## Aufgabe
Prüfe anhand des Forenbeitrags über UMTS-Empfang, ob diese Aussagen stimmen: (a) Der Stick des Schreibers stammt von Vodafone. (b) Der Empfang schwankt zwischen einem und drei Strichen. (c) Die Begrenzung liegt bei 10 GB. Antworte jeweils mit Ja oder Nein und zitiere die entscheidenden Worte wörtlich.

***** Seitenauszug *****

# UMTS Empfang verbessern ???



## bigguelk (12. Dezember 2009)

Hi Leutz !
Ich hab ein den E161 Huawei Stick von Vodafone und hab immer 3 Striche Empfang, aber irgendwie sind die Downloadraten nicht Konstant wenn ich bei Chip.de was lade hab ich wenns hoch kommt 350kb sek und dann mal wieder nur 39 bis 50 bei gleichem Empfang  
Ich wollte wissen (weil dat mit UMTS ja so ne sache is) ob sich das mit einer Richtantenne verbessern lässt oder ob ich da mein Geld gleich verbrennen kann ?
Und weeß vieleicht jemand wie man diesen doofen 5GB Begrenzung umgehen kann ? macht mich stocksauer zahl 30 Oken und kann nich ubegrenzt Laden


----------



## midnight (12. Dezember 2009)

***** Das Material *****

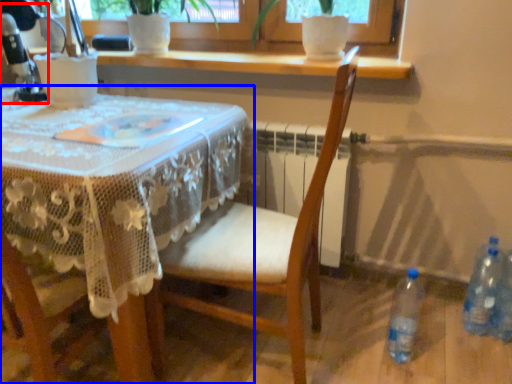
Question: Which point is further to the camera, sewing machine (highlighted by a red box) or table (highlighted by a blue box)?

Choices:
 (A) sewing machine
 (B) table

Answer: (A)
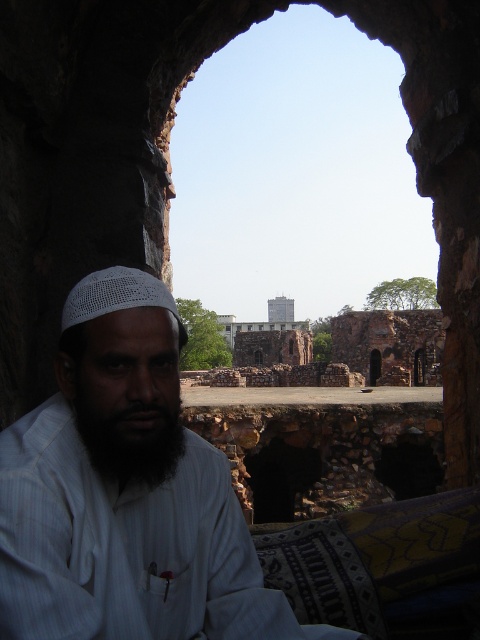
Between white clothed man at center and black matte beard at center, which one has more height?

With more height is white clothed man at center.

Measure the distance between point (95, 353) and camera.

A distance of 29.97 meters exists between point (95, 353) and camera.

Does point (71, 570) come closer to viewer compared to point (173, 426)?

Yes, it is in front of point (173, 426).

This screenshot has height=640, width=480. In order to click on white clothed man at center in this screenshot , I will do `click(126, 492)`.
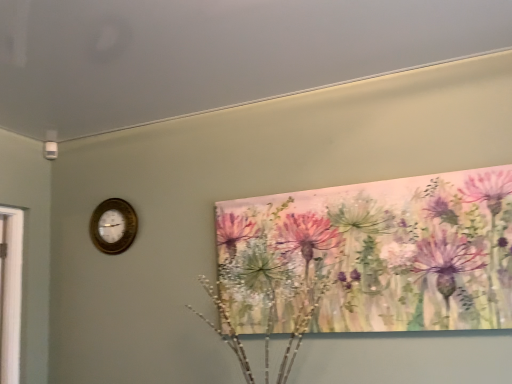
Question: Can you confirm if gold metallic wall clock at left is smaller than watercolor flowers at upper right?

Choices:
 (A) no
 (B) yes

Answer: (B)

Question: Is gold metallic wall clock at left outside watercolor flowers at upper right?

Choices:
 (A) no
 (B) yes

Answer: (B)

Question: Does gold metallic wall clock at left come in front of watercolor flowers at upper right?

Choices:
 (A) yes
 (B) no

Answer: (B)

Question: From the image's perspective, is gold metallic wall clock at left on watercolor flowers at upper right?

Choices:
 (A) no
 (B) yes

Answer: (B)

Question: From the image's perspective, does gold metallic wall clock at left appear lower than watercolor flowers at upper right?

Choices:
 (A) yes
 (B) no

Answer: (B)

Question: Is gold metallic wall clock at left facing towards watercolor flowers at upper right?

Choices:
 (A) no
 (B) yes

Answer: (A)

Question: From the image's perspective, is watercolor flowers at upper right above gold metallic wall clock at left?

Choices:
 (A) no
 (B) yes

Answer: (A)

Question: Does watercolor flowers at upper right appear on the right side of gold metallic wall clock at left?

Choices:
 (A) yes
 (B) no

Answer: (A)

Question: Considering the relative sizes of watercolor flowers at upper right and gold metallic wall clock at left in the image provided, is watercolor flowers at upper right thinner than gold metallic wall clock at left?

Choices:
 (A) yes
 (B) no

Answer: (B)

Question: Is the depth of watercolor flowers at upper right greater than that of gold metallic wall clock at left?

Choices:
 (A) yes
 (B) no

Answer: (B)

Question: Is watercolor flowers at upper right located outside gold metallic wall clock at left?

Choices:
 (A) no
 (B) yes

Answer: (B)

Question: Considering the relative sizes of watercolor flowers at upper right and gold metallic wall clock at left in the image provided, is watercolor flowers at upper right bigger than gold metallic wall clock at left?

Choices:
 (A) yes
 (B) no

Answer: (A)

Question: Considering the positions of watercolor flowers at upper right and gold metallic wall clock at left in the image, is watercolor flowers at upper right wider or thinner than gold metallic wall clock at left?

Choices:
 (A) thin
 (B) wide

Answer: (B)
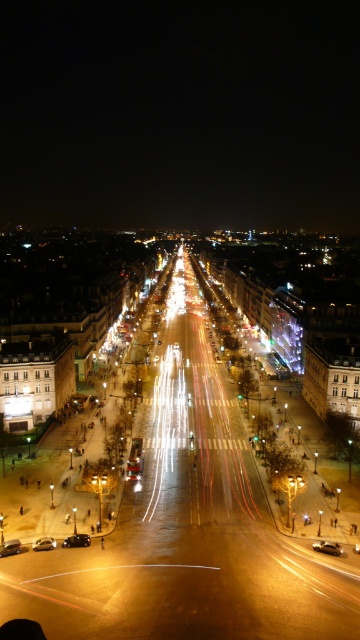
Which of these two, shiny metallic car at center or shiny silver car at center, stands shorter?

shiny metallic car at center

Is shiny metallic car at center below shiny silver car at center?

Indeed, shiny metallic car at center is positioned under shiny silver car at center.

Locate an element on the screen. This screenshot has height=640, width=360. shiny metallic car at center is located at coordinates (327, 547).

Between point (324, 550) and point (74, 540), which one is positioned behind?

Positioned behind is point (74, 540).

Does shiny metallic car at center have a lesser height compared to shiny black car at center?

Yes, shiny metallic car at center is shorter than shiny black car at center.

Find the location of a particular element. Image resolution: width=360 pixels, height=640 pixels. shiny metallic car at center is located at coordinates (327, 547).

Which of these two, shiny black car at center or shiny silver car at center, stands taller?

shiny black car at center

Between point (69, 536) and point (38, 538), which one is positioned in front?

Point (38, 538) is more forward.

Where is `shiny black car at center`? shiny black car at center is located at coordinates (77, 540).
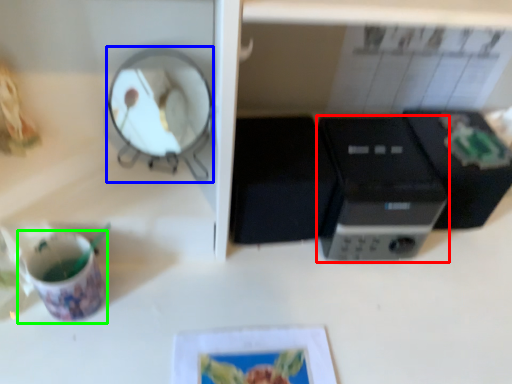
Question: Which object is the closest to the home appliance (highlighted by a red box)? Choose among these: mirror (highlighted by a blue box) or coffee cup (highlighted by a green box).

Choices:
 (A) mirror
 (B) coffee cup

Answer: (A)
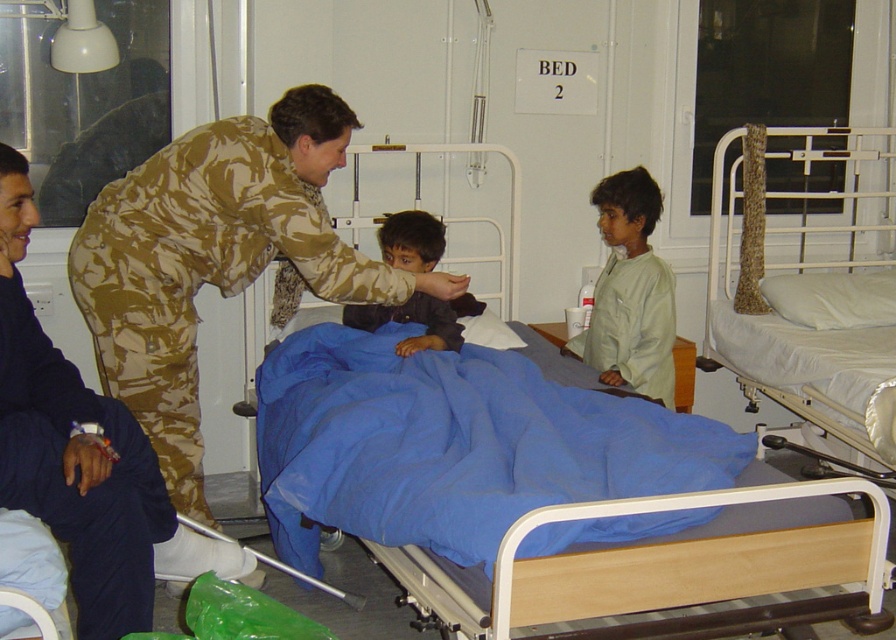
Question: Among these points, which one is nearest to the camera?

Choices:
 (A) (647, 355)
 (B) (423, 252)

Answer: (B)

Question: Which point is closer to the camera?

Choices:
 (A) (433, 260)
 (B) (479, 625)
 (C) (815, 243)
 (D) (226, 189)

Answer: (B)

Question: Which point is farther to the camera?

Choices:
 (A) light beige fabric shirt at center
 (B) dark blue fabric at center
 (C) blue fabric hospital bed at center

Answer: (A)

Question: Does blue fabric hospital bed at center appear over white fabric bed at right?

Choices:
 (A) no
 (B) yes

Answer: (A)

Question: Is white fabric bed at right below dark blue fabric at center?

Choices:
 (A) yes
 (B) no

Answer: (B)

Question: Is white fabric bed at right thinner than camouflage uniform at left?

*****

## Lösung
(a) Ja: „Ich hab ein den E161 Huawei Stick von Vodafone“
(b) Nein: „hab immer 3 Striche Empfang“
(c) Nein: „diesen doofen 5GB Begrenzung“